Patrice avait demandé l’addition. Tous deux se levèrent et traversèrent, entre les tables, le jardin. Les dîneurs regardaient le beau couple qu’ils formaient avec leur stature élégante, lui vigoureux et de haute taille dans le smoking bien coupé, elle grande aussi, élancée et souple, ses formes harmonieuses dessinées par l’étoffe molle qui la vêtait.

— C’est Patrice Martyl, le grand avocat, et sa femme.

Dominique percevait ces mots chuchotés sur leur passage. Malgré qu’elle fût sans vanité puérile c’était une satisfaction d’amour-propre à quoi elle n’était pas insensible… Encore une petite joie qui lui était procurée par Patrice… Elle se serra un peu contre lui avec une fierté ingénue et qui signifiait : « Oui, il est à moi et je suis à lui !… »

Devant leur auto le patron du restaurant les attendait.
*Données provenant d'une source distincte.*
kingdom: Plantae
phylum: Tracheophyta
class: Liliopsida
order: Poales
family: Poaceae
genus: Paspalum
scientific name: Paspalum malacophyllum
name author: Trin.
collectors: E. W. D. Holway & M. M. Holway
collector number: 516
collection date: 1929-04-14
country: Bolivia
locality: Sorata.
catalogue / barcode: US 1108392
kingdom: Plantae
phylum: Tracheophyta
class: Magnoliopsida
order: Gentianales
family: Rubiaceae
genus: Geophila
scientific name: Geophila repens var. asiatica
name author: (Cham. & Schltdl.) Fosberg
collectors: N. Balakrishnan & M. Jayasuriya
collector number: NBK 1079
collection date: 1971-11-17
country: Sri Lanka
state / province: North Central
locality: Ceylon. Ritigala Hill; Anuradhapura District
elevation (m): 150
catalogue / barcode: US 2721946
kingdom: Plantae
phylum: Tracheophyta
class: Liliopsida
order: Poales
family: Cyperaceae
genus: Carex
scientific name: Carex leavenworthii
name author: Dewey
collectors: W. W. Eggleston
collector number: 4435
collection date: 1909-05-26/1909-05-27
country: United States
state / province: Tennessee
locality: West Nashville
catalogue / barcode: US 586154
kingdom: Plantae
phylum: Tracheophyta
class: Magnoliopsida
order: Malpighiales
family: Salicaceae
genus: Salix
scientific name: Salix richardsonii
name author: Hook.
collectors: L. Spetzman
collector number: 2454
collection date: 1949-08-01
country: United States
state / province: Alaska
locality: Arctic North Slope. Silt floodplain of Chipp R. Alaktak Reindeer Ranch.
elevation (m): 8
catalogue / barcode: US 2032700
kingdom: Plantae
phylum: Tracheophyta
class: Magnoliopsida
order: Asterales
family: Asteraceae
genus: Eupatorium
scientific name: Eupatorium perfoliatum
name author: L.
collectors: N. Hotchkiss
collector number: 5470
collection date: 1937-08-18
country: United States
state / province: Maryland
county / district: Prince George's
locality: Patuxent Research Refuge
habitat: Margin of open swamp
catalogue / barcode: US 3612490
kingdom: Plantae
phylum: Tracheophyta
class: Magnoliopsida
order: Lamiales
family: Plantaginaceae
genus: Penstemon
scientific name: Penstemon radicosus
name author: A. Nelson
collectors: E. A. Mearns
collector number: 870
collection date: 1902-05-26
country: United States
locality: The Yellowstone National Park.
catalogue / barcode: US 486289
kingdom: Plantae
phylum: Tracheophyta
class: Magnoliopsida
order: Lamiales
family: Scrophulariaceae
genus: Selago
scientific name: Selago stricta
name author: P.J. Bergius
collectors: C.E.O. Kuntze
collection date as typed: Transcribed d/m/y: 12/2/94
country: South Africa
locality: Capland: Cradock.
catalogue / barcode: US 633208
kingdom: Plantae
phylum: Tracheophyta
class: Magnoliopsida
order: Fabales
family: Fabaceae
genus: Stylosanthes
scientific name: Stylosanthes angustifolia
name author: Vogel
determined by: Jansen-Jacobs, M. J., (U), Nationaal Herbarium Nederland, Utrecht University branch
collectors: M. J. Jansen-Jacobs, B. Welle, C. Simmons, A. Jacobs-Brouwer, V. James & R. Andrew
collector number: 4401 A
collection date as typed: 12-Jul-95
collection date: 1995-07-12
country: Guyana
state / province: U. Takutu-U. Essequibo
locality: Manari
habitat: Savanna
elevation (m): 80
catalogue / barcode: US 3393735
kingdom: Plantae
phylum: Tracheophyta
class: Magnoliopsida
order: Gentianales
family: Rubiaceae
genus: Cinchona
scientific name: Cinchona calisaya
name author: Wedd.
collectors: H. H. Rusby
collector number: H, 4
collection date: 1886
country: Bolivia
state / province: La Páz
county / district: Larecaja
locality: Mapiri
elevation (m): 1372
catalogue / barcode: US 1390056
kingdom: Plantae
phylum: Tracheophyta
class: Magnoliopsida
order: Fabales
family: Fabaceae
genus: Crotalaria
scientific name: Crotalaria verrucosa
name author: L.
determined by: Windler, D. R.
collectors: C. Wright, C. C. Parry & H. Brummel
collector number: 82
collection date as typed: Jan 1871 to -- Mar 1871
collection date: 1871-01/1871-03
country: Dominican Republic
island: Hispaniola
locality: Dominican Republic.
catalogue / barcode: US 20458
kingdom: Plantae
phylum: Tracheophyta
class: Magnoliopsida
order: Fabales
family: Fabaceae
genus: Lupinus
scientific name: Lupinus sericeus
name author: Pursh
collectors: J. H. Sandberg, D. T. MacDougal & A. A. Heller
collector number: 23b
C’était un homme important, son restaurant très chic était prospère malgré la crise, il en tirait de l’orgueil et dans sa clientèle réservait ses attentions aux personnages qu’il en jugeait dignes.

— Eh bien, mon cher maître, vous avez été satisfait, et madame aussi ?

— Mais oui, dit Patrice, en lui serrant la main, geste cordial que le restaurateur accueillit avec une déférence tempérée de dignité. Nous avons fort bien dîné.